Re: [gnso-ff-pdp-may08] HydraFlux - Or How can things can get even worse...

["Mike O'Connor" <mike@xxxxxxxxxx>]

At 08:54 AM 7/23/2008, RLVaughn wrote:

> Rod Rasmussen wrote:
> > http://securitywatch.eweek.com/exploits_and_attacks/say_hello_to_hydraflux.html?kc=EWKNLSTE072208STR4 
> >
> > This article gets into the details of how "fluxing" botnets are 
> > evolving even further to have decentralized content servers.  As 
> > people in the security world have gotten better at figuring out how 
> > the end-point bots on botnet served systems communicate with their 
> > back-end "mother ships" that have the original content being 
> > distributed, they've been able to make a dent in the overall 
> > operations of these networks by tracking back to that server and 
> > killing it.  Not literally killing it of course, that's a figure of 
> > speech! That is REALLY hard work in most cases, but we're getting 
> > better at it as a community by looking at netflows, deconstructing 
> > the malware, and other things.  Now the bad guys are building 
> > further resilience into their systems with decentralized/redundant 
> > content servers to make taking out a single content server much 
> > akin to taking out a single bot - in the long run the malicious 
> > content remains.
> > What's that mean to us?  Well, these networks provide web content 
> > through the fraudulently registered domain names we're talking about.
> > With these emerging techniques in making the underlying physical 
> > infrastructure that much harder to detect and eliminate, it makes 
> > the one part that's relatively easy to detect, and hopefully 
> > mitigate/prevent - domain names - that much more important to deal 
> > with in some systemic way that significantly raises the "costs" to 
> > the bad guys.  Just another example of the bad guys changing 
> > techniques that we have to keep in mind.
> > Rod
> The TimesOnline published "Asprox computer virus infects key
> government and consumer websites"
> <http://technology.timesonline.co.uk/tol/news/tech_and_web/the_web/article4381034.ece>
> today.  This article indirectly refers to
> <http://www.finjan.com/MCRCblog.aspx?EntryId=2002>
> which provides even more detail about the Asprox
> penetration into government, healthcare, shopping, and
> advertisement web sites.  Both sites are worth a read.
>
> The Asprox/Danmec trojan is being used by the Hydraflux network.
> It appears Asprox was adapted from its original phishing role
> into a SQL Injection vector.
>
> At the risk of boring everyone, one goal of the SQL
> injection is to include an iframe into HTML which
> uses a JavaScript sourced on a VCHSN node in order to
> infect visitors to the exploited site.
>
> RV
Question for y'all.  Does this analogy work?
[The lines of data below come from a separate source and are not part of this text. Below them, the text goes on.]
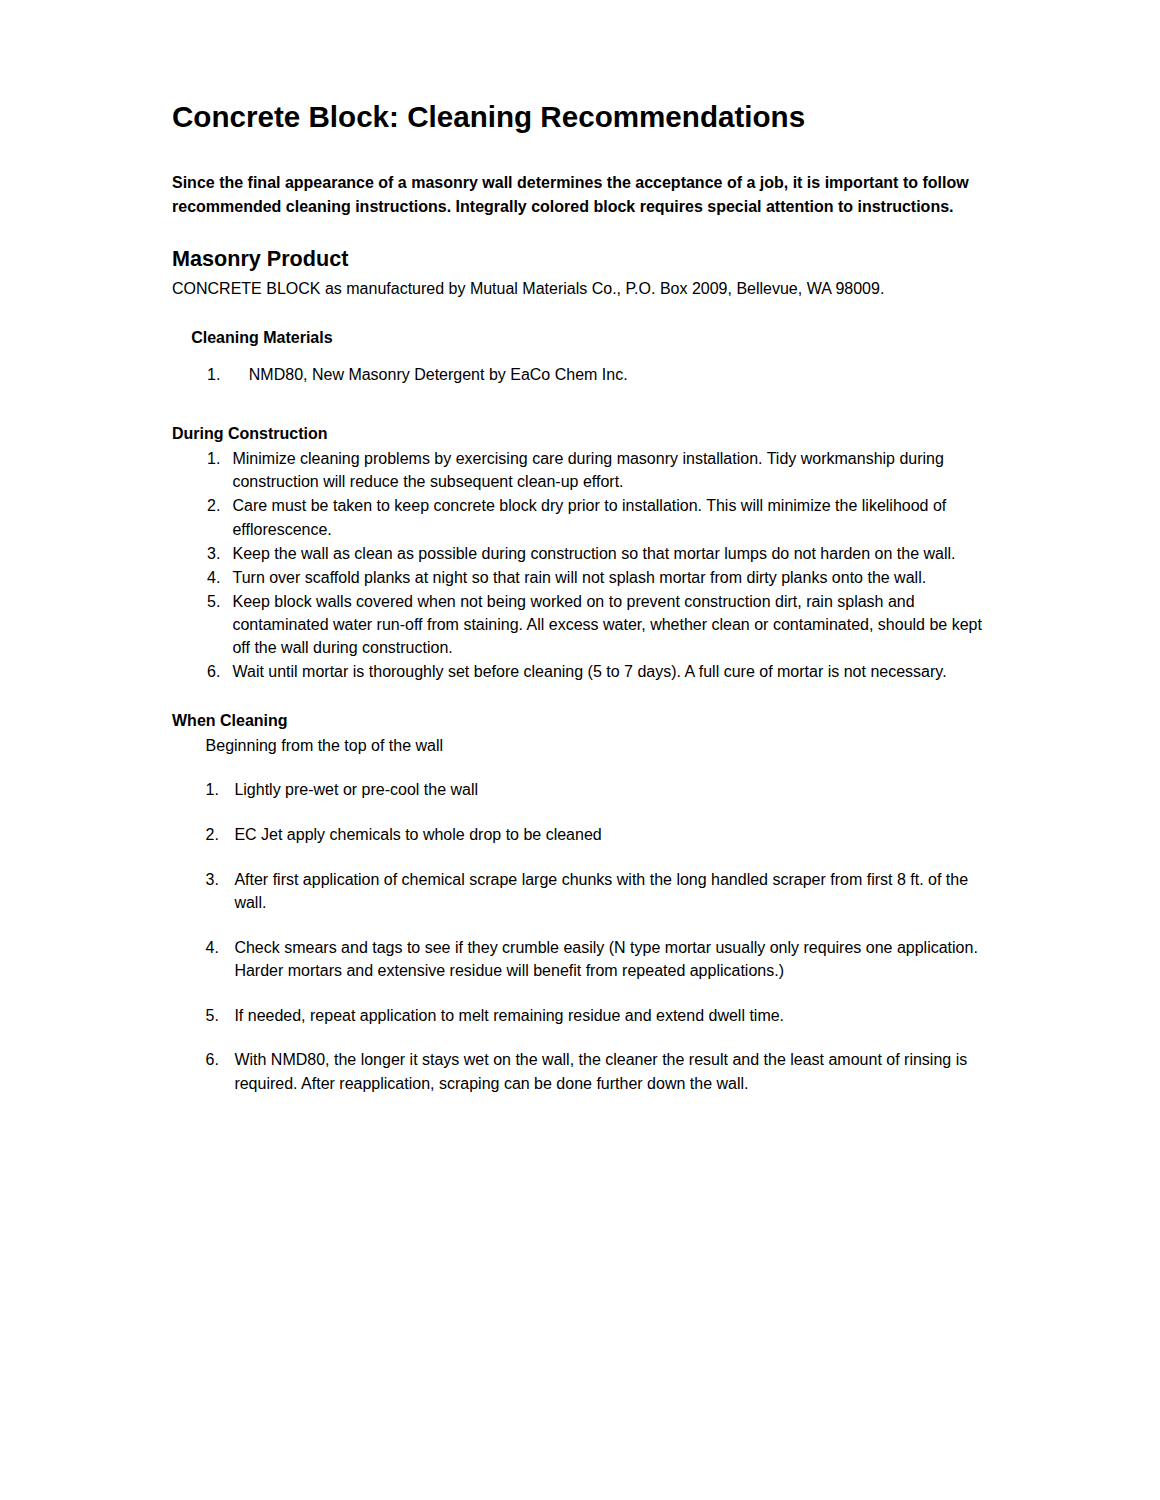Concrete Block: Cleaning Recommendations
Since the final appearance of a masonry wall determines the acceptance of a job, it is important to follow recommended cleaning instructions. Integrally colored block requires special attention to instructions.
Masonry Product
CONCRETE BLOCK as manufactured by Mutual Materials Co., P.O. Box 2009, Bellevue, WA 98009.
Cleaning Materials
NMD80, New Masonry Detergent by EaCo Chem Inc.
During Construction
Minimize cleaning problems by exercising care during masonry installation. Tidy workmanship during construction will reduce the subsequent clean-up effort.
Care must be taken to keep concrete block dry prior to installation. This will minimize the likelihood of efflorescence.
Keep the wall as clean as possible during construction so that mortar lumps do not harden on the wall.
Turn over scaffold planks at night so that rain will not splash mortar from dirty planks onto the wall.
Keep block walls covered when not being worked on to prevent construction dirt, rain splash and contaminated water run-off from staining. All excess water, whether clean or contaminated, should be kept off the wall during construction.
Wait until mortar is thoroughly set before cleaning (5 to 7 days). A full cure of mortar is not necessary.
When Cleaning
Beginning from the top of the wall
Lightly pre-wet or pre-cool the wall
EC Jet apply chemicals to whole drop to be cleaned
After first application of chemical scrape large chunks with the long handled scraper from first 8 ft. of the wall.
Check smears and tags to see if they crumble easily (N type mortar usually only requires one application. Harder mortars and extensive residue will benefit from repeated applications.)
If needed, repeat application to melt remaining residue and extend dwell time.
With NMD80, the longer it stays wet on the wall, the cleaner the result and the least amount of rinsing is required. After reapplication, scraping can be done further down the wall.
In cancer treatment, some of my friends extoll the virtues of 
starving the cancer cells rather than cutting them out.  Less 
invasive, easier to target, more nimble, etc.  Does that analogy 
extend to the phishing world too?  The choice could be framed as the 
difference between starving the malicious domain (stopping traffic 
from getting to it) vs cutting the domain out (taking it down).